Whether you want to have a serious conversation about wellness in the legal profession, learn about courses and jobs relating to health law, or just cuddle puppies and enjoy tasty treats, the Disability and Mental Health Club (DAMH) has something for you.
Sarah MacDonald, Law’20 (ArtSci’17), has been involved in the rapidly growing club for the past three years, taking on the role of president last year.
“We promote wellness and mental well-being among law students and bring attention to the prevalence of mental illness (stress, anxiety, depression) and disability within the profession,” she says.
The club achieves these goals through an annual program of events, which are organized and promoted by its 17 members, and supported by the Queen’s Law Students’ Society, the school’s Manager of Education & Equity Services, and donations from sponsors.
Their most popular and visible event is Puppy Therapy Day, where registered therapy dogs lend a paw and cheer up Queen’s Law students just prior to exam time.
The club also hosts an annual Wellness Day, this year on March 6. On this day, DAMH Club members will be handing out healthy snacks, coffee and tea cards, and other prizes while also leading yoga sessions, and gathering positive and encouraging sticky note messages for a public display.
Throughout the year, the club occasionally hosts career panels and helps promote courses related to well-being and the legal profession, such as the mental health law course.

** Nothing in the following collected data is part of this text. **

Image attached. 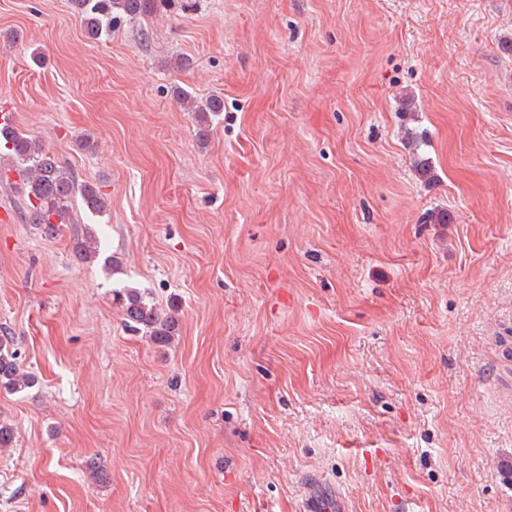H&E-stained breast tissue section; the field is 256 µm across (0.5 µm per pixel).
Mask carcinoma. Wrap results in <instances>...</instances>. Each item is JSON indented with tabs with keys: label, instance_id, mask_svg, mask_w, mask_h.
Returning <instances> with one entry per match:
<instances>
[{
	"label": "carcinoma",
	"instance_id": "obj_1",
	"mask_svg": "<svg viewBox=\"0 0 512 512\" xmlns=\"http://www.w3.org/2000/svg\"><path fill=\"white\" fill-rule=\"evenodd\" d=\"M72 5L85 35L98 39L112 32L118 22L148 13L154 6V0H72ZM178 96L198 112L202 122L206 113L219 112L224 107L218 98L199 104L183 91L178 92ZM2 149L7 151V159L11 161L28 199L23 211L26 223L44 226L50 236L59 234L62 225L73 223L72 201L77 196L81 197L83 210L87 213L100 215L107 210L108 200L100 186L90 182L77 184L60 158L40 139L13 125L0 124ZM74 251L80 260L91 262L99 257L100 246L94 236L83 235L75 238ZM115 297L122 306L125 321L143 327L154 343L165 345L175 336V317L161 314L147 302L143 292L126 288L117 291ZM10 344L11 337L0 336V388L21 391L33 387L35 377L22 368Z\"/></svg>",
	"mask_w": 512,
	"mask_h": 512
}]
</instances>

Finally, they mark significant health and wellness days, such as Bell Let’s Talk Day in January and World Mental Health Day in October, on their social media channels.

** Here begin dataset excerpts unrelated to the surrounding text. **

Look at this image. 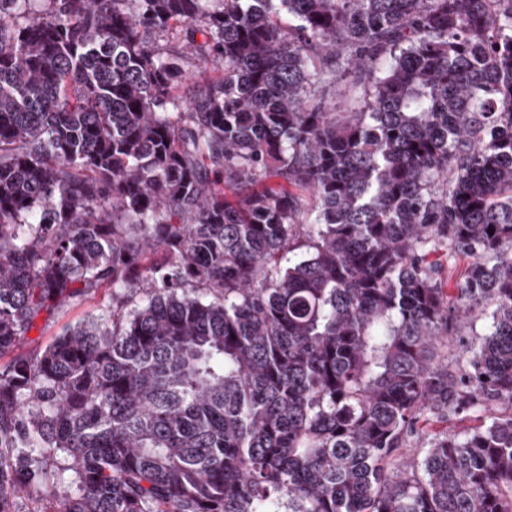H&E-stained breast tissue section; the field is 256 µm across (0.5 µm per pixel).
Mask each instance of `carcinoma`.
Returning a JSON list of instances; mask_svg holds the SVG:
<instances>
[{"label":"carcinoma","mask_w":512,"mask_h":512,"mask_svg":"<svg viewBox=\"0 0 512 512\" xmlns=\"http://www.w3.org/2000/svg\"><path fill=\"white\" fill-rule=\"evenodd\" d=\"M27 501L512 512V0H0V512ZM106 303H109V298L98 294L96 297L63 307L47 321L40 319L37 329L32 330L22 341L21 350H33L39 346H45L61 334L65 327L92 320L101 313ZM489 321L485 317L475 321L463 320L461 327V336H457L454 343V349L460 346H474L479 342V338L486 333Z\"/></svg>","instance_id":"1"}]
</instances>
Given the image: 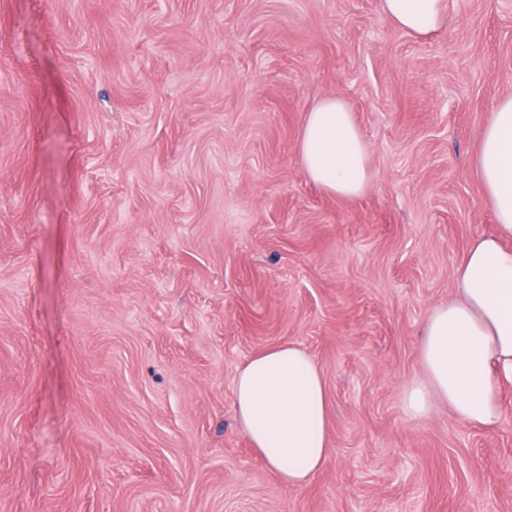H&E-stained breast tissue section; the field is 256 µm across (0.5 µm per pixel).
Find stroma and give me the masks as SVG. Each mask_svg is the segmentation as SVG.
<instances>
[{
	"instance_id": "35a3bbf8",
	"label": "stroma",
	"mask_w": 512,
	"mask_h": 512,
	"mask_svg": "<svg viewBox=\"0 0 512 512\" xmlns=\"http://www.w3.org/2000/svg\"><path fill=\"white\" fill-rule=\"evenodd\" d=\"M447 5L418 37L380 0H0V512H512V382L493 429L402 403L512 93V0ZM324 96L369 147L351 200L300 158ZM288 342L333 428L297 488L233 406Z\"/></svg>"
}]
</instances>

The regular exposure to the topic of mental well-being, coupled with the personal experiences of some of her friends and colleagues, has certainly made an impact on MacDonald and her future career choices.
“I plan on seeking an employer that promotes well-being and has programs to help those struggling with mental illness,” MacDonald says. “My involvement with the club has also inspired me to work in the field of health law after graduation.”